◆ READING PASSAGE:
┄┄┄┄┄┄
At the age of twenty, Ross was appointed as a US Indian agent in 1811. During the War of 1812, he served as adjutant of a Cherokee regiment under the command of Andrew Jackson. After the end of the Red Stick War (which was effectively a civil war among the Creek), Ross started a tobacco plantation in Tennessee. In 1816, he built a warehouse and trading post on the Tennessee River north of the mouth of Chattanooga Creek, and started a ferry service that carried passengers from the south side of the river (Cherokee Nation) to the north side (USA). His businesses served as the start of a community known as Ross's Landing on the Tennessee River (now Chattanooga, Tennessee). Concurrently, Ross developed a keen interest in Cherokee politics and attracted the attention of the Cherokee elders, especially Principal Chiefs Pathkiller and Charles R. Hicks. Together with Major Ridge, they became his political mentors.

Ross first went to Washington, DC, in 1816 as part of a Cherokee delegation to negotiate issues of national boundaries, land ownership, and white encroachment. As the only delegate fluent in English, Ross became the principal negotiator despite his relative youth. When he returned to the Cherokee Nation in 1817, he was elected to the National Council. He became council president in the following year. The majority of the council were men like Ross: wealthy, educated, English-speaking, and of mixed blood. Even the traditionalist full-blood Cherokee perceived that he had the skills necessary to contest the whites' demands that the Cherokee cede their land and move beyond the Mississippi River. In that position, Ross's first action was to reject an offer of $200,000 from the US Indian agent made for the Cherokee to relocate voluntarily. Thereafter Ross made more trips to Washington, even as white demands intensified. In 1824, Ross boldly petitioned Congress for redress of Cherokee grievances, which made the Cherokee the first tribe ever to do so. Along the way, Ross built political support in the US capital for the Cherokee cause.

Both Pathkiller and Charles R. Hicks died in January 1827. Hicks's brother, William, was appointed interim chief. Ross and Major Ridge shared responsibilities for the affairs of the tribe. Because William did not impress the Cherokee as a leader, they elected Ross as permanent principal chief in October 1828, a position that he held until his death.
┄┄┄┄┄┄
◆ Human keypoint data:
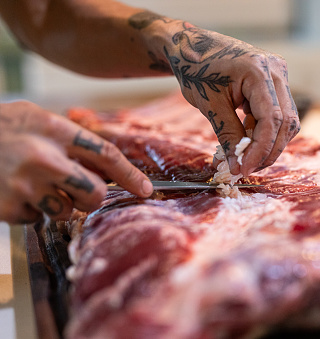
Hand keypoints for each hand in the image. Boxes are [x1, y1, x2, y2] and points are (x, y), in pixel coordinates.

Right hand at [0, 101, 152, 223]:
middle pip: (94, 194)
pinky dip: (29, 209)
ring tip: (32, 183)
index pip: (105, 154)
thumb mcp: (35, 119)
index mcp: (54, 130)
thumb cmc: (0, 128)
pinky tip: (12, 190)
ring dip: (56, 202)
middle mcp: (43, 158)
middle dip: (91, 197)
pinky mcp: (7, 207)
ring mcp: (24, 185)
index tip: (146, 190)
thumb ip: (69, 138)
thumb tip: (106, 165)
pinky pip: (35, 218)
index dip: (130, 175)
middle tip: (79, 190)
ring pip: (65, 211)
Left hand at [164, 22, 299, 175]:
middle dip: (268, 151)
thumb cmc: (197, 71)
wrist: (191, 48)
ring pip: (287, 120)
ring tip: (245, 155)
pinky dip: (265, 131)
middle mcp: (276, 70)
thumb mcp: (210, 106)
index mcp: (258, 70)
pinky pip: (279, 113)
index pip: (272, 119)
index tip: (245, 169)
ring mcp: (279, 74)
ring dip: (269, 143)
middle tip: (247, 169)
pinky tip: (247, 138)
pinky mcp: (275, 82)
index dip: (261, 149)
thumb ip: (228, 136)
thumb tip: (238, 166)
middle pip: (286, 122)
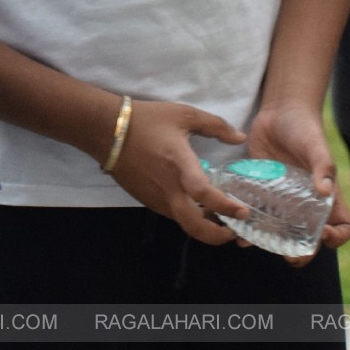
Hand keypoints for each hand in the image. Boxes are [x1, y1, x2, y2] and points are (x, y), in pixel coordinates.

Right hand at [107, 100, 250, 244]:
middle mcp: (168, 189)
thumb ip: (216, 125)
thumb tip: (240, 137)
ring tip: (220, 217)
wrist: (107, 131)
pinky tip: (197, 206)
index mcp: (180, 165)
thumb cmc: (148, 120)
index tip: (243, 211)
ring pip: (183, 223)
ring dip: (204, 227)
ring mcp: (156, 198)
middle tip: (233, 230)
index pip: (204, 194)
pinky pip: (172, 214)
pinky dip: (188, 216)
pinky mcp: (146, 200)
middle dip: (217, 235)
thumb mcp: (184, 114)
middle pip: (194, 226)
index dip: (226, 207)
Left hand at [246, 104, 349, 261]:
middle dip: (301, 254)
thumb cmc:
┄┄┄┄┄┄
◆ WHAT YOU SHOULD DO:
From the passage on Ross, answer each question:
(a) In what year did Ross build a warehouse and trading post on the Tennessee River?
(b) How much money did the US Indian agent offer for the Cherokee to relocate voluntarily?
(c) In what month and year was Ross elected permanent principal chief?
Rely only on the passage on Ross, not on the rows.

◆ OUTPUT OF THE TASK:
(a) 1816
(b) $200,000
(c) October 1828